Exercise goal ->
Reproduce every line of text in the listing below without alteration, omitting the pictures.

Input material ->
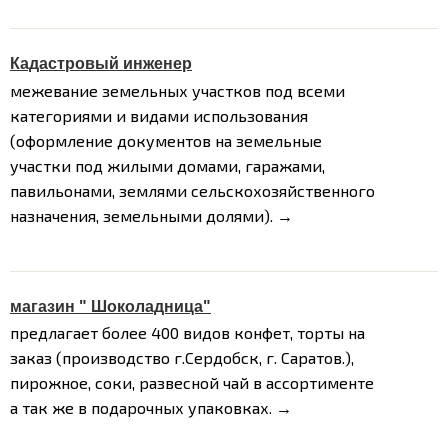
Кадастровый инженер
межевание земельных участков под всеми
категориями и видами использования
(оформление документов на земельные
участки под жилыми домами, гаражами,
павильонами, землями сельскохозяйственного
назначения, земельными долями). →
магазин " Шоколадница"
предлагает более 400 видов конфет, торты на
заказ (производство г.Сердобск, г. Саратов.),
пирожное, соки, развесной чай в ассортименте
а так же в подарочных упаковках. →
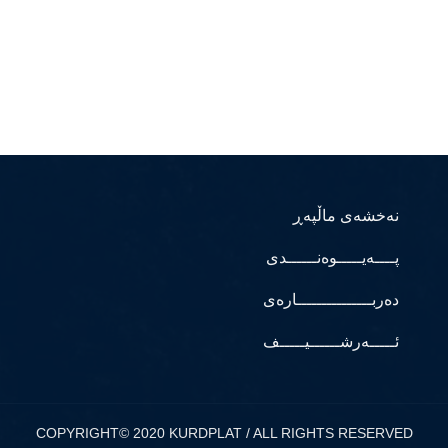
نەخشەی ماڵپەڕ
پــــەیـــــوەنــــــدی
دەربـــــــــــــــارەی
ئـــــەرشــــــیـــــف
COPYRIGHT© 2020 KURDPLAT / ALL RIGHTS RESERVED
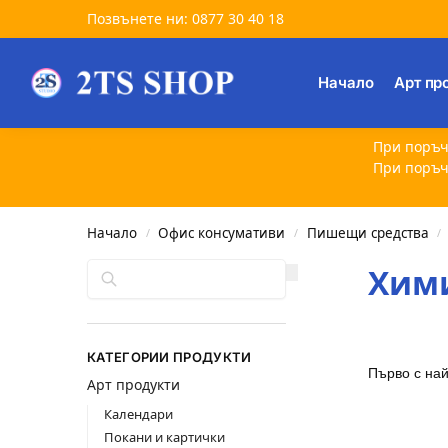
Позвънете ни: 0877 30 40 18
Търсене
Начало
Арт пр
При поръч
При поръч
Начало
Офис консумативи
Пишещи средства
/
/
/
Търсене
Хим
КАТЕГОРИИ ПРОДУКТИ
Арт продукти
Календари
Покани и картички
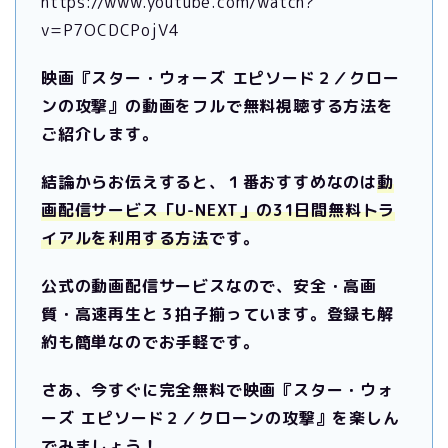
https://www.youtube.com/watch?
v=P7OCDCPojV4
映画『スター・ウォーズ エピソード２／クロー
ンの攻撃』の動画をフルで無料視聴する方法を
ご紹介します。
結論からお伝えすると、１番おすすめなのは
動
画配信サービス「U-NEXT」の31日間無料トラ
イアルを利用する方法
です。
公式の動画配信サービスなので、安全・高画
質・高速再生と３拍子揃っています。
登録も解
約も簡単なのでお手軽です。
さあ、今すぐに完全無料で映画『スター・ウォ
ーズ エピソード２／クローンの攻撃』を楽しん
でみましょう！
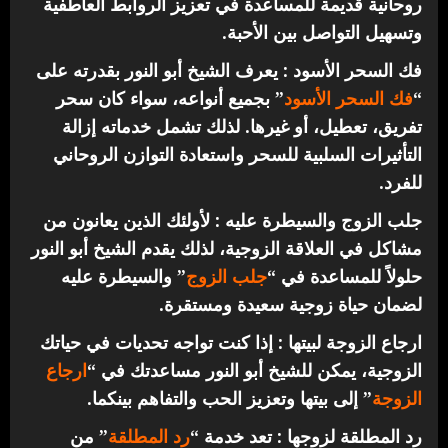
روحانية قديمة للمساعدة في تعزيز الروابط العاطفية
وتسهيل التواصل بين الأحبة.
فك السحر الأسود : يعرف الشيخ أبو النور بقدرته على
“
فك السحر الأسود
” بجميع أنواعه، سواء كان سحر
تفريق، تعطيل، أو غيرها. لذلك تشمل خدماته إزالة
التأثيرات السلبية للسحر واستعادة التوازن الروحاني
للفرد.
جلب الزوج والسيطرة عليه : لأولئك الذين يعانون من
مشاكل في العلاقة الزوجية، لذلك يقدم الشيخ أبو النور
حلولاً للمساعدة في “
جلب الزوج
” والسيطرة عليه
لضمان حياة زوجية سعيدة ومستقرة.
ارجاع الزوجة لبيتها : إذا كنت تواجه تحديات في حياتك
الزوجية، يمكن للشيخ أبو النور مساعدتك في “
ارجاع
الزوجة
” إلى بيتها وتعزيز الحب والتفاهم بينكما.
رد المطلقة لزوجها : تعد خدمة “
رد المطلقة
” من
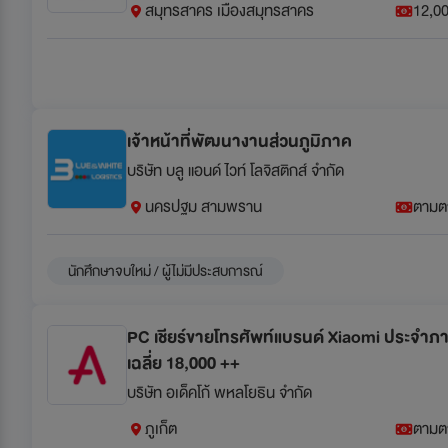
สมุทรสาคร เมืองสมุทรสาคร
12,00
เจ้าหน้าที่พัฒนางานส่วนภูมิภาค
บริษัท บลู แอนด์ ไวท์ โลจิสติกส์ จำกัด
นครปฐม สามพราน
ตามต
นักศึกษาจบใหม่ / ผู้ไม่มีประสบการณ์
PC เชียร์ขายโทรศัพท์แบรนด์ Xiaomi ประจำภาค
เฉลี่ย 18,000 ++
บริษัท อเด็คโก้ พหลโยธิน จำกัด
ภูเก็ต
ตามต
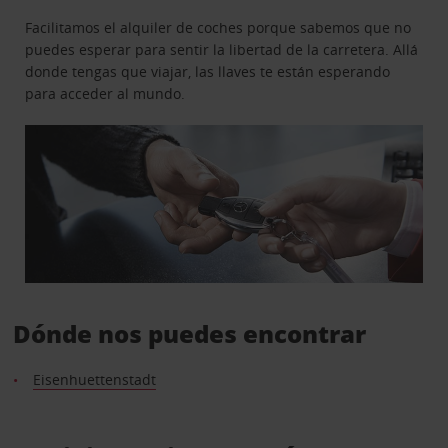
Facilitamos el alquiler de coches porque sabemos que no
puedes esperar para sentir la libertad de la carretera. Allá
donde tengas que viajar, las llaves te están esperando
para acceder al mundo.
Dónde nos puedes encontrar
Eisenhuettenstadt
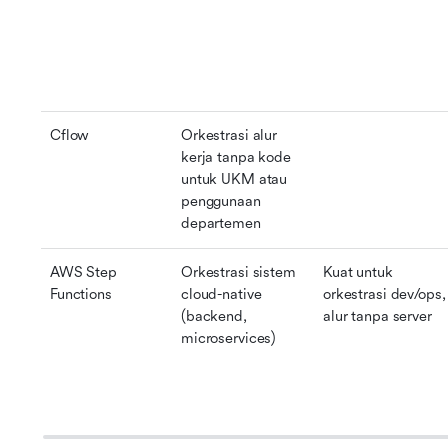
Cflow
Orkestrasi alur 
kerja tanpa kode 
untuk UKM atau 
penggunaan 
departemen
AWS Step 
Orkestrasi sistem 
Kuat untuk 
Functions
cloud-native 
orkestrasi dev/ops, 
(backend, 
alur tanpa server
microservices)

Worked solution ->
Кадастровый инженер
межевание земельных участков под всеми
категориями и видами использования
(оформление документов на земельные
участки под жилыми домами, гаражами,
павильонами, землями сельскохозяйственного
назначения, земельными долями). →
магазин " Шоколадница"
предлагает более 400 видов конфет, торты на
заказ (производство г.Сердобск, г. Саратов.),
пирожное, соки, развесной чай в ассортименте
а так же в подарочных упаковках. →
نەخشەی ماڵپەڕ
پــــەیـــــوەنــــــدی
دەربـــــــــــــــارەی
ئـــــەرشــــــیـــــف
COPYRIGHT© 2020 KURDPLAT / ALL RIGHTS RESERVED
Позвънете ни: 0877 30 40 18
Търсене
Начало
Арт пр
При поръч
При поръч
Начало
Офис консумативи
Пишещи средства
/
/
/
Търсене
Хим
КАТЕГОРИИ ПРОДУКТИ
Арт продукти
Календари
Покани и картички
https://www.youtube.com/watch?
v=P7OCDCPojV4
映画『スター・ウォーズ エピソード２／クロー
ンの攻撃』の動画をフルで無料視聴する方法を
ご紹介します。
結論からお伝えすると、１番おすすめなのは
動
画配信サービス「U-NEXT」の31日間無料トラ
イアルを利用する方法
です。
公式の動画配信サービスなので、安全・高画
質・高速再生と３拍子揃っています。
登録も解
約も簡単なのでお手軽です。
さあ、今すぐに完全無料で映画『スター・ウォ
ーズ エピソード２／クローンの攻撃』を楽しん
でみましょう！
روحانية قديمة للمساعدة في تعزيز الروابط العاطفية
وتسهيل التواصل بين الأحبة.
فك السحر الأسود : يعرف الشيخ أبو النور بقدرته على
“
فك السحر الأسود
” بجميع أنواعه، سواء كان سحر
تفريق، تعطيل، أو غيرها. لذلك تشمل خدماته إزالة
التأثيرات السلبية للسحر واستعادة التوازن الروحاني
للفرد.
جلب الزوج والسيطرة عليه : لأولئك الذين يعانون من
مشاكل في العلاقة الزوجية، لذلك يقدم الشيخ أبو النور
حلولاً للمساعدة في “
جلب الزوج
” والسيطرة عليه
لضمان حياة زوجية سعيدة ومستقرة.
ارجاع الزوجة لبيتها : إذا كنت تواجه تحديات في حياتك
الزوجية، يمكن للشيخ أبو النور مساعدتك في “
ارجاع
الزوجة
” إلى بيتها وتعزيز الحب والتفاهم بينكما.
رد المطلقة لزوجها : تعد خدمة “
رد المطلقة
” من
สมุทรสาคร เมืองสมุทรสาคร
12,00
เจ้าหน้าที่พัฒนางานส่วนภูมิภาค
บริษัท บลู แอนด์ ไวท์ โลจิสติกส์ จำกัด
นครปฐม สามพราน
ตามต
นักศึกษาจบใหม่ / ผู้ไม่มีประสบการณ์
PC เชียร์ขายโทรศัพท์แบรนด์ Xiaomi ประจำภาค
เฉลี่ย 18,000 ++
บริษัท อเด็คโก้ พหลโยธิน จำกัด
ภูเก็ต
ตามต
Facilitamos el alquiler de coches porque sabemos que no
puedes esperar para sentir la libertad de la carretera. Allá
donde tengas que viajar, las llaves te están esperando
para acceder al mundo.
Dónde nos puedes encontrar
Eisenhuettenstadt
Cflow
Orkestrasi alur 
kerja tanpa kode 
untuk UKM atau 
penggunaan 
departemen
AWS Step 
Orkestrasi sistem 
Kuat untuk 
Functions
cloud-native 
orkestrasi dev/ops, 
(backend, 
alur tanpa server
microservices)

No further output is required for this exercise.